I contest Keynesian methods are the wrong methods to use in any economy, but the average laymen probably does not understand what is implied when Keynesian Economics is used. To understand Keynesian Economics, one must first have a basic understanding of economics in general--which I also contest that a majority of Americans do not have either. Let's look at a basic blueprint for economics.

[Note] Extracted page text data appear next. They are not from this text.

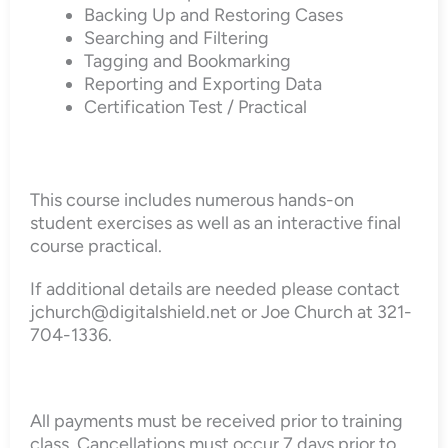
Backing Up and Restoring Cases
Searching and Filtering
Tagging and Bookmarking
Reporting and Exporting Data
Certification Test / Practical
This course includes numerous hands-on
student exercises as well as an interactive final
course practical.
If additional details are needed please contact
jchurch@digitalshield.net or Joe Church at 321-
704-1336.
All payments must be received prior to training
class. Cancellations must occur 7 days prior to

Many people would be shocked to know that economics is the study of how to solve a basic problem. It is not the study of the economy. If that were the case, economics would differ from geographical region to geographical region. Economics actually has a mission to solve much like any other science does. The basic economic problem is this:
In economics, the problem posed by the fact that human wants are infinite but resources are scarce. Resources therefore have to be allocated [in a way that offers the most consumer satisfaction possible with the resources available].The last part was taken from my Macroeconomics textbook I have from college. Now, there are two factors, based on that problem statement, to economics: supply (resources) and demand (human wants). This is where backbone to these "laws" we hear thrown around known as supply and demand. I'll spare you the details of how one effects the other, and we'll just step right into the predominant theory used by our government today: Keynesian.

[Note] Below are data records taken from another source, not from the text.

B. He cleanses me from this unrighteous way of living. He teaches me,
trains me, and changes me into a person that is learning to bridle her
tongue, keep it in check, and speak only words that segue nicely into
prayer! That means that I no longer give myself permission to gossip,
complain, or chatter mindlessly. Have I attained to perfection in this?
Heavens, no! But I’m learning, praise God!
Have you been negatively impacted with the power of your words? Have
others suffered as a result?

Keynesian economics is a demand side economic theory. Basically states that the best way to produce the most consumer satisfaction is to curb demand. Make the people want less! This is the theory behind Obama's energy plan:
This investment will place Smart Meters in homes to make our energy bills lower, make outages less likely and make it easier to use clean energy.These meters "report electricity consumption on an hourly basis. This enables PG&E to set pricing that varies by season and time of the day, rewarding customers who shift energy use to off-peak periods." Essentially, these meters promote changing consumer behavior. This theory stretches to the financial industry when the FED buys back Treasury bonds in an attempt "to encourage more economic activity by lowering interest rates, including those on home loans". The government is using these methods to lower the demand for energy (whose supply is currently low) and strengthen the demand for consumer spending (whose supply is currently high).

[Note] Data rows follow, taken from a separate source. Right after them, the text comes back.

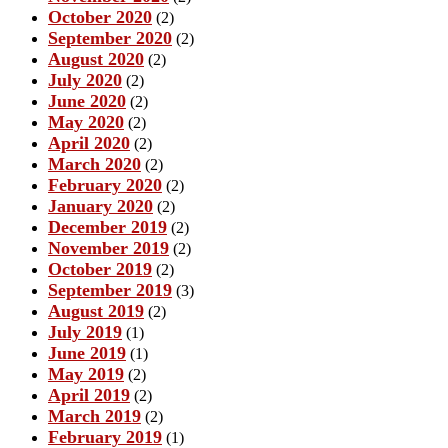
October 2020
(2)
September 2020
(2)
August 2020
(2)
July 2020
(2)
June 2020
(2)
May 2020
(2)
April 2020
(2)
March 2020
(2)
February 2020
(2)
January 2020
(2)
December 2019
(2)
November 2019
(2)
October 2019
(2)
September 2019
(3)
August 2019
(2)
July 2019
(1)
June 2019
(1)
May 2019
(2)
April 2019
(2)
March 2019
(2)
February 2019
(1)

What Washington fails to realize is the demand is too elastic to control. Telling someone to want something less actually makes them want it more (got any teenagers?). Not only that, but the two positions mentioned above are counter-productive. If a person were to go out and get a loan for a house or a car, aren't they going to energy to power said new purchase? Even if the car is electric and uses no gas, it will still need the electricity from the house to operate.
People might think that fixing and tampering with demand is the only choice we have because, like the basic problem says: resources are scarce. What you have to understand is that resources are scarce in different ways. Certain resources are only scarce for a certain amount of time before they are renewed, like food and cotton for clothing. Televisions are scarce because the factories of the world can only produce so many at a time. Energy is scarce because there are only so many power plants and oil wells available to produce the energy. Rather than worry about adjusting human behavior, why don't we adjust what we can adjust? The supply. This is known a supply side economics.
Supply side economics accepts human nature for what it is: greedy. I know, its a horrible word, but it is true. People want houses, cars, clothes, food, electronics, and the energy needed to power them all. Instead of trying to subvert or trick human behavior, it actually embraces it! If there is an energy shortage, we should create more energy to met the demand, aka. building new coal and nuclear power plants and drill here, drill now! If the demand for financial assistance is low, we lower the money supply so that interest rates can reach a responsible and non-inflationary level. If people don't want to borrow money, they aren't going to borrow money. Similarly, if someone wants to turn the thermostat to 80 degrees, they are going to turn the thermostat to 80 degrees.
Many in Washington talk down supply side economics because you are unable to regulate it. This is simply untrue. The elimination of monopolies was a supply side regulation. Having only one firm in complete control of the supply could enable that person to charge whatever they want. Competition, many firms competing for one consumer sector, allows prices to remain at a fair market level because if one firm overcharges, the consumer can move onto one of the firms that charges less.
Of course, like most things, the government has to stick its nose in where it doesn't belong and subvert what would otherwise be seen as economic progress--at least though the eyes of those that understand economics. The problem today is that the firms that charge more (GM) than its competitors which charge less (Toyota) for the same product are being bailed out. Thus, the firm that charges too much has no incentive to lower its prices and remain competitive, but this is a topic for another day.
The facts are these: the power brokers in Washington have latched onto an economic philosophy that attempts to subvert and change humans from what they want to what the government believes they should want. As I understand it, this is known as tyranny.